# Rockwell porta plane 126



## westerndf (Nov 8, 2009)

I just picked up a rockwell porta plane 126 and its is good condition. But as usual with used tools I need to get a new cutter head or get this one sharpened. Can anyone provide assistance with my troubles. Thanks


----------



## FatherHooligan (Mar 27, 2008)

It seems to be getting increasingly difficult to find companies that sharpen blades. I'm still looking for someone to sharpen saw blades here. I wish you success finding someone to sharpen your plane blades. Have you considered sharpening them yourself?


----------



## tbone (Apr 24, 2008)

That's a great door tool ya got there. The cutter head should still be available by special order from a PorterCable distributor, or repair center. They are NOT cheap. 
As far as sharpening your cutter head goes, just MAKE SURE your sharpening service knows to sharpen it from the *inside* of the carbide, and not the outside.
That Rockwell model 126 became a P-C 126 PortaPlane quite a few years ago. P-C discontinued it, but re-issued it later, and then I believe it has now been discontinued again.
This is just my opinion, but it seems those Rockwell tools were made to last forever-unlike the newer ones.


----------



## MrUnix (May 18, 2012)

Reviving a dusty old thread… I ran across a CL ad yesterday for what was claimed to be a vintage Porter Cable model 100 (aka: R2D2 router) with case and some attachments. Picture was worthless, but did appear to have some unusual attachments. Turned out to actually be a B&D 7640 heavy duty router in a PC 100-B base, but it also came with a 100-P 16" plane attachment w/2 cutter heads, 5042 cutter grinder, an edge guide and a few other yet unknown parts, all in an original PC metal case.

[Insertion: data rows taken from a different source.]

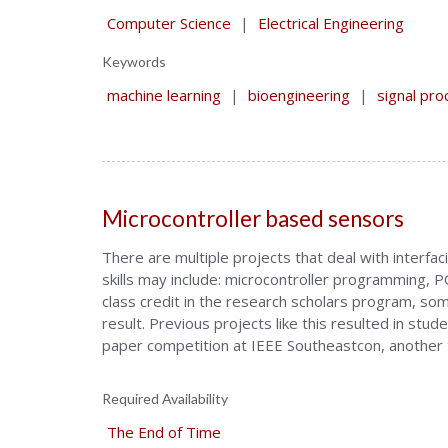
Computer Science
|
Electrical Engineering
Keywords
machine learning
|
bioengineering
|
signal pro
Microcontroller based sensors
There are multiple projects that deal with interf
skills may include: microcontroller programming,
class credit in the research scholars program, some
result. Previous projects like this resulted in st
paper competition at IEEE Southeastcon, another t
Required Availability
The End of Time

Anyway, I have no idea if the plane attachment uses the same cutter head as the porta-plane (it looks very similar, but uses the router for the motor). The 5042 attaches to the router and is used to sharpen the cutter head. The cutter head has a spiral cutting edge, and the attachment indexes and turns the cutter head for proper alignment with the grinding bit in the router. I don't have any pictures at the moment, but it's quite the contraption. I don't know how a standard sharpening service would deal with these spiral knives without something similar.

Cheers,
Brad

PS: If anyone has any info or documentation on these, share! There is nothing out there that I can find.


----------



## bbc557ci (Sep 20, 2012)

I'll kick more dust off an old thread… Many, years ago I bought a complete Rockwell door hanging kit. The purchase was made at or near the beginning of my finish carpentry years, prolly about 55ish years ago. The kit included the adjustable hinge jig, router, and the 126 planer, all tucked in the same box. A couple of years after getting the kit someone relieved me of the 126 planer, stolen, I was beyond pissed. I didn't replace the 126 but wish I had. I saw one on Farsebook for sale today and was tempted. But as mentioned in the previous posts here, it appears the spiral cutter heads are near impossible to come by, that's a shame. Ah heck, at $195 the seller wants too much for the planer anyways so…..


----------